BUILD East also contributed $1,000 to Stark, based on his record during his four years on the council.

“We appreciated the fact that Brad always made the phone call. That deserves support,” Brokaw said. “We stick with someone that works with us to get the information.”

With Stark out of office, they hope Rush will be willing to listen to their concerns. “It’s the same thing as when Brad was first elected. We’ll try to tell (Rush) where we’re at, and why,” Brokaw said.

Reliable records of past totals from development interests or any specific industry don’t exist. But builders and Realtor sources said they believe more was spent in 2007 than in several previous campaign seasons.
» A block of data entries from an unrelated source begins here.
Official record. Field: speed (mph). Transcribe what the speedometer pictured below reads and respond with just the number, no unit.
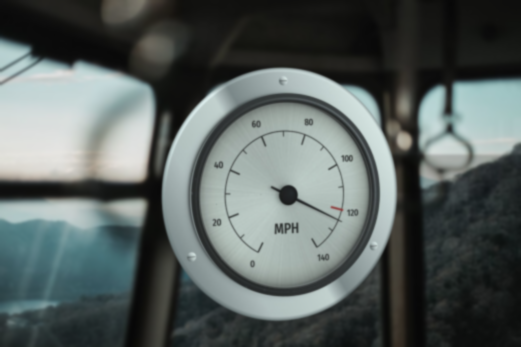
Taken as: 125
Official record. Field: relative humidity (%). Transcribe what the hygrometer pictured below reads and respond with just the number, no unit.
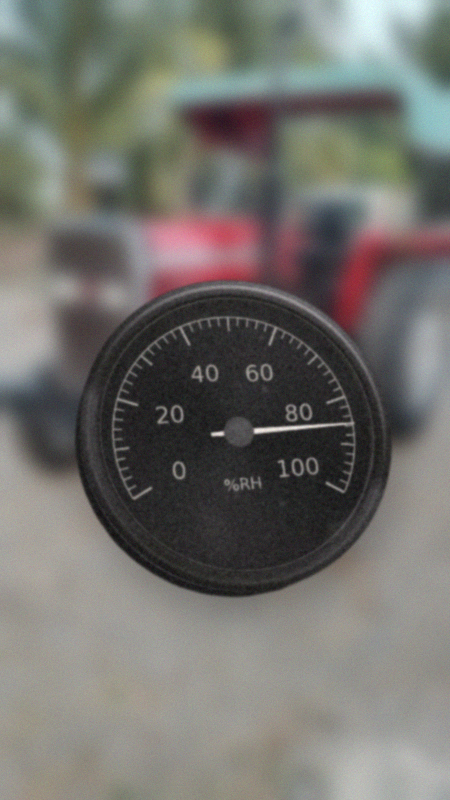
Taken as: 86
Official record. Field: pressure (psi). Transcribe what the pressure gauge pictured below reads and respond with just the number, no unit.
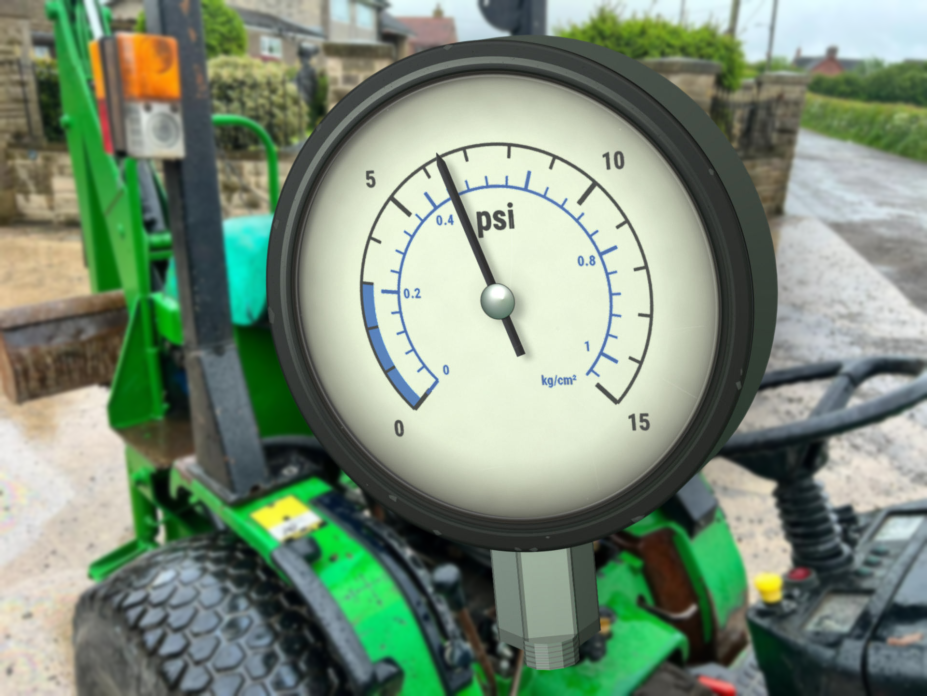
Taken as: 6.5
In part, that’s a reflection that the cost of campaigning – from postage for mailers to television time for commercials – is going up. Steve Robinson of Spokane Rock Products, the vice chairman of the BUILD East board, said it may also be a reflection of some positive trends.

For one, the economy is getting better, so builders might be more able and willing to contribute. Another is that builders and developers, like the rest of the community, are getting interested in a stronger community.

Finally, there’s a belief that Spokane has gotten away from the “dysfunctional council” that had many potential donors sitting on the sidelines, Robinson said.

Brokaw anticipates that some contractors and developers may suggest staying out of future campaigns, given the track record in last week’s election. He’ll argue for staying involved with the candidates during the campaign, as well as government after the elections.

“My theory is, if you’re not on the table, you might be on the menu.”